2.6 Statistical analysis
All statistical analyses were performed in R v4.0.5 Venn diagrams were constructed usinghttp://bioinformatics.psb.ugent.be/webtools/Venn/. The effect of sampling day, sampling position, and temperature and discharge on overall species/OTU detection was tested using generalized additive models (GAM) with a poisson distribution and a “log” link function implemented by the gam() function in the R package mgcv (Wood, 2015). Where overdispersion was detected, we corrected the standard errors using a quasi-GAM model. Discharge and temperature were respectively quantified as the average discharge and mean hourly temperature of each sampling day (Table S1). To test for the effect of our predictor variable sampling position on our response variable OTU richness/read abundance a Kruskal-Wallis rank sum test was performed, as our data was non-normal and non-linear and we had three group variables. Further we divided our dataset into the two groups merolimnic and hololimnic taxa and subsetted these groups into the most abundant taxa, Diptera and EPT for merolimnic and Annelida and Coleoptera for hololimnic. Then we used GAMs to determine the effect of sampling day, temperature and discharge on species/OTU richness separately for each of the eight groups. To assess the effect of sampling day on the relative proportion for each FFG we used a GAM with a binomial distribution and a ”logit” link function. Only the term for sampling day was smoothed in all GAMS via cubic regression splines with a basis dimension k = 9. Model diagnostics were checked via plots of residual versus fitted values. For all models the chosen k was checked using gam.check() and no model had a significant p-value. The marginal effects, the slopes of the prediction equation, of the significant explanatory variables were plotted at the mean of the covariates to incorporate the possible minimal effects that the insignificant explanatory variables could potentially have on the slope of the significant explanatory variable.
An ANOSIM test was used to test for the effect of sampling position on OTU and species temporal beta-diversity (Jaccard distance) defined as the shift in the identities of named taxa in a specified assemblage over two or more time points (Magurran et al., 2019).

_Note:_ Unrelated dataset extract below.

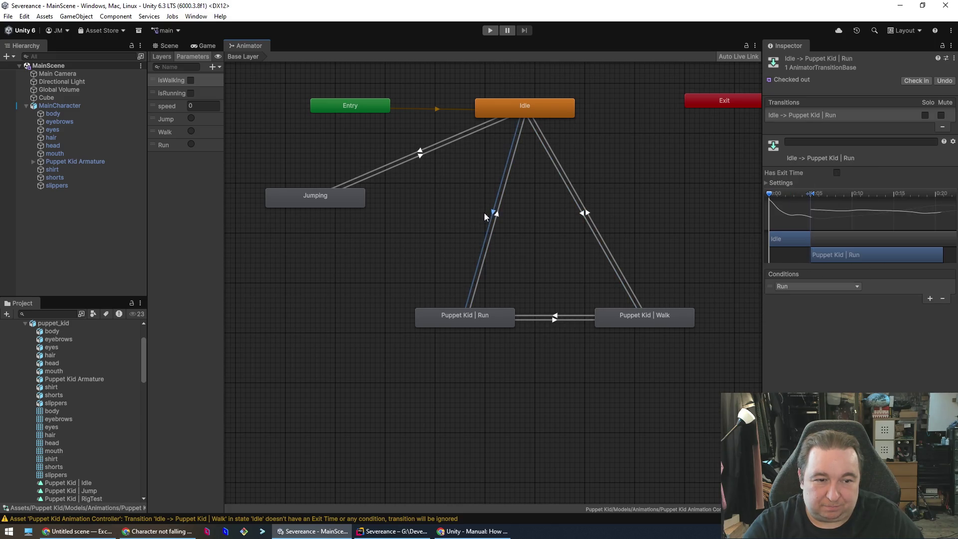
{"action": "left_click", "coordinate": [484, 213]}
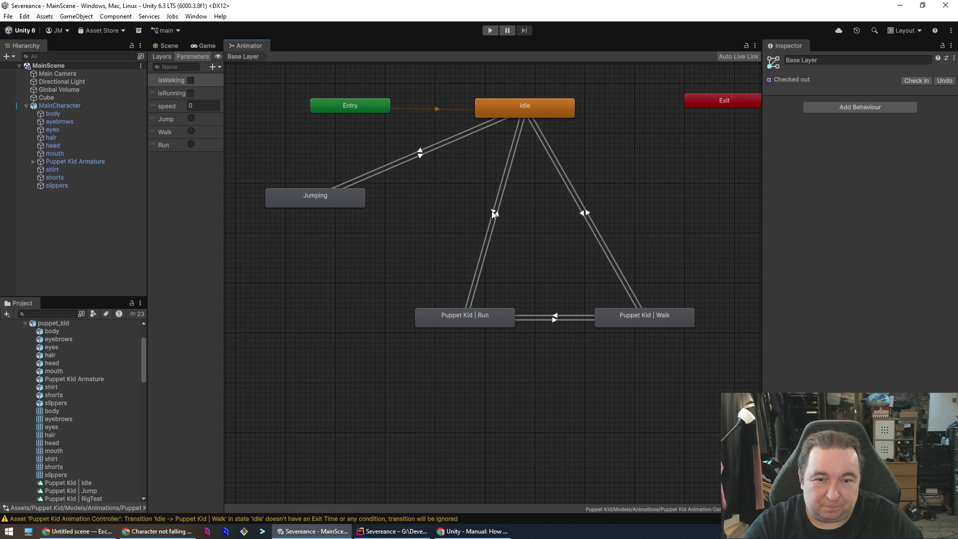
{"action": "left_click", "coordinate": [492, 210]}
{"action": "left_click", "coordinate": [494, 215]}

Additionally, we partitioned temporal beta-diversity into its components turnover - reflecting replacement of species between samples - and nestedness - occuring when species loss or gain causes species-poor sites to resemble a strict subset of species-rich sites (Baselga, 2010) using the betapart package (Baselga et al., 2018) and visualized their change over the time series as pairwise comparisons in relation to the first timepoint. For comparisons between seasons, we grouped our dataset into spring (March, April, May), summer (June, July, August), autumn (September, October, November) and winter (December, January, February) samples. To visualize differences between sampling positions and seasons for species and OTU community composition, non-metric multidimensional scaling (NMDS) based on Jaccard’s distance was conducted using the package vegan (Oksanen et al., 2022).

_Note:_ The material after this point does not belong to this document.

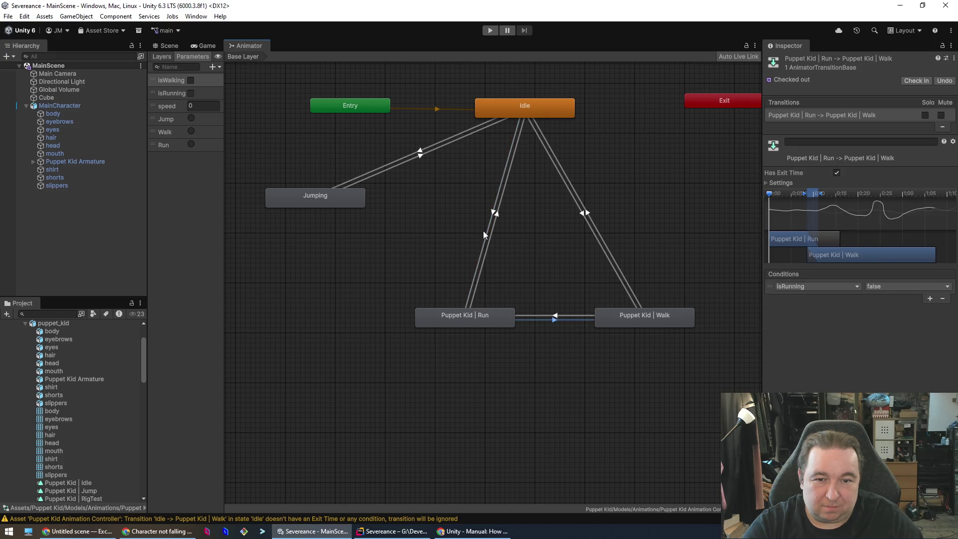
{"action": "left_click", "coordinate": [481, 232]}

To identify species that are most strongly associated with a season or only found at a specific season, an indicator species analysis based on presence - absence was performed using the R package indicspecies with the function multipatt() (De Cáceres, Legendre, Moretti, 2010). The association of species to seasons was calculated using the indicator value index from Dufrêne and Legendre 1997. We used the indicator value index instead of a correlation based index to get results which best match the observed presence of a species rather than preferences of one season over another. Using preferences could lead to the problem of species being reported as indicator for a specific season, although the species was also almost frequently present in other seasons. For biomonitoring aspects it is therefore favourable to use the observed presence of species. The indicator value index ranges between 0 and 1 (with 0 indicating no association) and is calculated as the product of two quantities A, the probability that the surveyed site belongs to the target group (i.e., season) when the species has been found, and B, how frequently the species is found in the different samples from each season. The function determines which season corresponds to the highest association value for each species and then tests the statistical significance of this relationship using a permutation test. We corrected for size differences between groups, as we had different sample sizes between seasons, using the implemented value within the multipatt() function.